* **Activity**: The whole listing, pictures aside, should be reproduced exactly.
Segment Start: Information shown
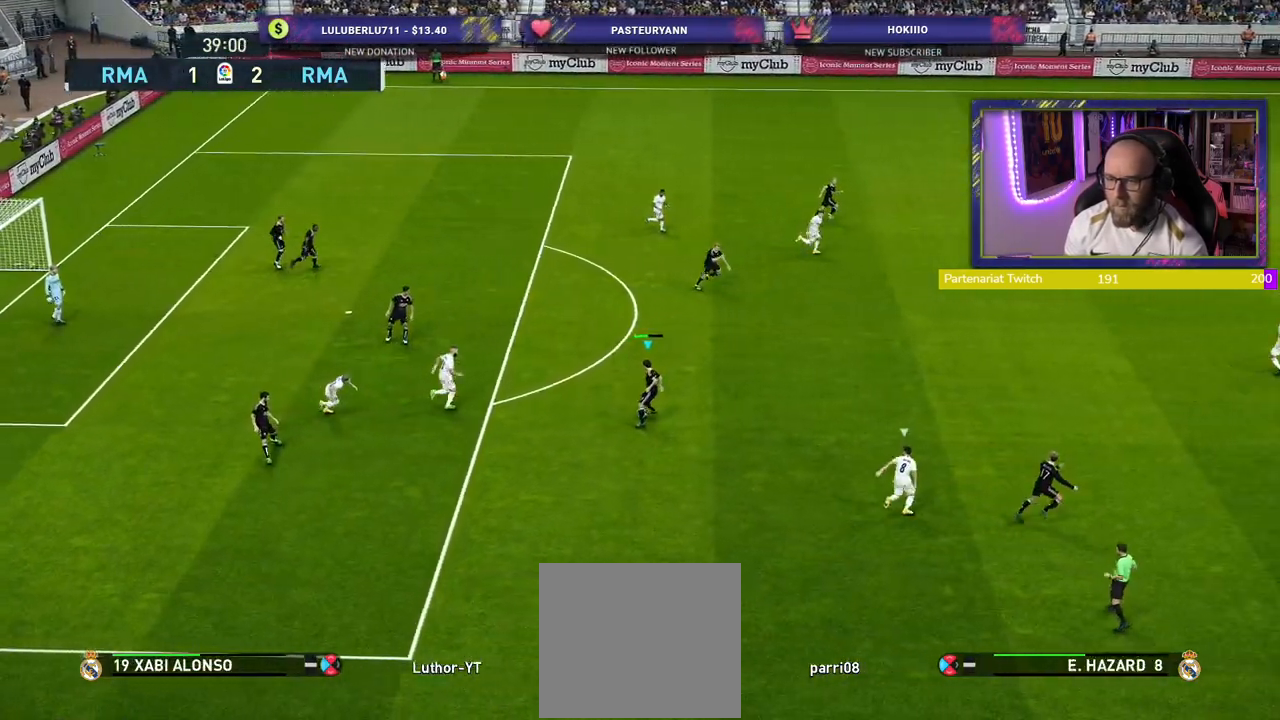
{"buttons": [], "left_stick": "down-right", "right_stick": "center", "events": [[160, "left_stick", "right"], [420, "left_stick", "down-right"]]}
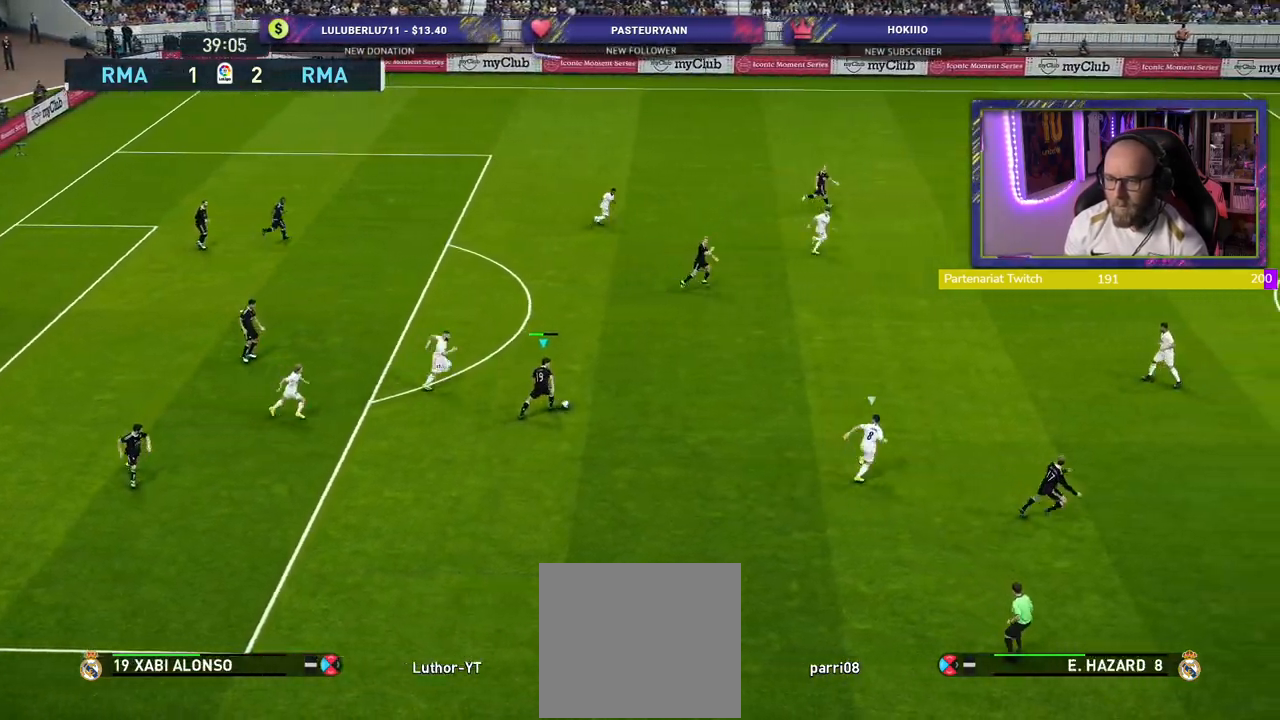
{"buttons": [], "left_stick": "down-right", "right_stick": "center", "events": []}
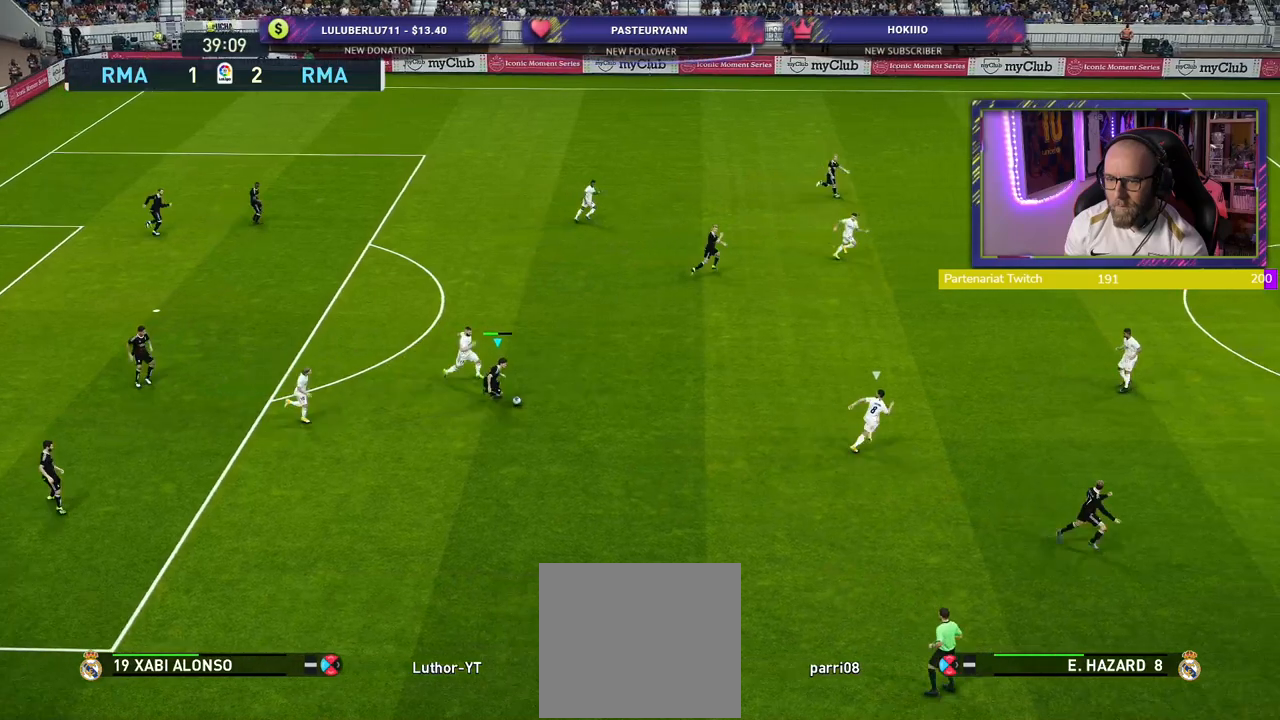
{"buttons": [], "left_stick": "down-right", "right_stick": "center", "events": [[80, "TRIANGLE", "down"], [240, "TRIANGLE", "up"]]}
Segment End: Information shown
* **Solution**:
{"buttons": [], "left_stick": "down-right", "right_stick": "center", "events": [[160, "left_stick", "right"], [420, "left_stick", "down-right"]]}
{"buttons": [], "left_stick": "down-right", "right_stick": "center", "events": []}
{"buttons": [], "left_stick": "down-right", "right_stick": "center", "events": [[80, "TRIANGLE", "down"], [240, "TRIANGLE", "up"]]}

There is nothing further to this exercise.